Personal Data (or Data)
Any information that directly, indirectly, or in connection with other information — including a personal
identification number — allows for the identification or identifiability of a natural person.

Usage Data
Information collected automatically through this Application (or third-party services employed in this
Application), which can include: the IP addresses or domain names of the computers utilized by the
Users who use this Application, the URI addresses (Uniform Resource Identifier), the time of the request,
the method utilized to submit the request to the server, the size of the file received in response, the
numerical code indicating the status of the server’s answer (successful outcome, error, etc.), the country
of origin, the features of the browser and the operating system utilized by the User, the various time
details per visit (e.g., the time spent on each page within the Application) and the details about the path
followed within the Application with special reference to the sequence of pages visited, and other
parameters about the device operating system and/or the User’s IT environment.
User
The individual using this Application who, unless otherwise specified, coincides with the Data Subject.
Data Subject
The natural person to whom the Personal Data refers.
Data Processor (or Data Supervisor)
The natural or legal person, public authority, agency or other body which processes Personal Data on
behalf of the Controller, as described in this privacy policy.
Data Controller (or Owner)
The natural or legal person, public authority, agency or other body which, alone or jointly with others,
determines the purposes and means of the processing of Personal Data, including the security measures
concerning the operation and use of this Application.
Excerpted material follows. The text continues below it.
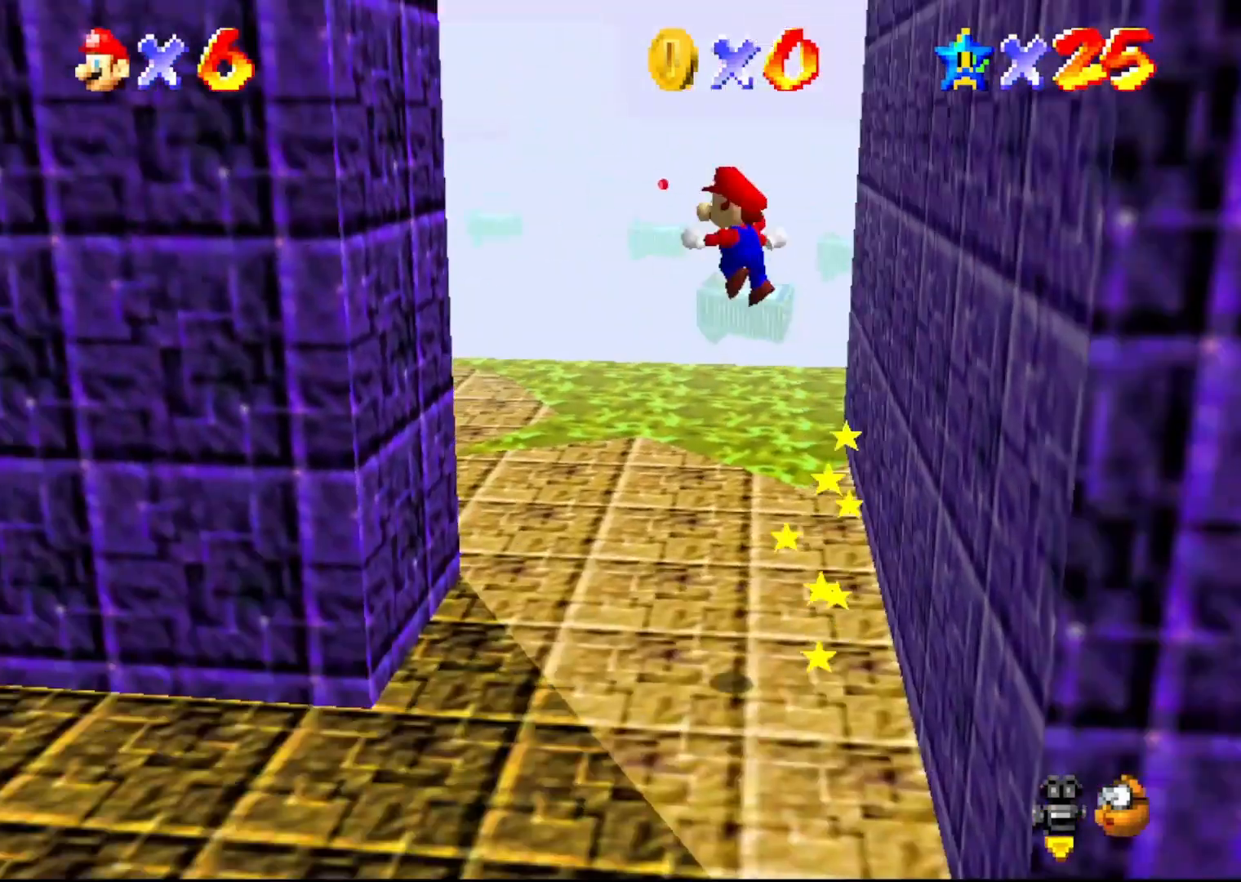
{"buttons": [], "left_stick": "left", "events": [[333, "A", "up"], [333, "left_stick", "left"]]}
The Data Controller, unless otherwise specified, is
the Owner of this Application.
This Application
The means by which the Personal Data of the User is collected and processed.
Service
The service provided by this Application as described in the relative terms (if available) and on this
site/application.
European Union (or EU)
Unless otherwise specified, all references made within this document to the European Union include all
current member states to the European Union and the European Economic Area.
Cookies
Small piece of data stored in the User’s device.
Legal information
This privacy statement has been prepared based on provisions of multiple legislations, including Art.
13/14 of Regulation (EU) 2016/679 (General Data Protection Regulation). This privacy policy relates
solely to this Application, if not stated otherwise within this document.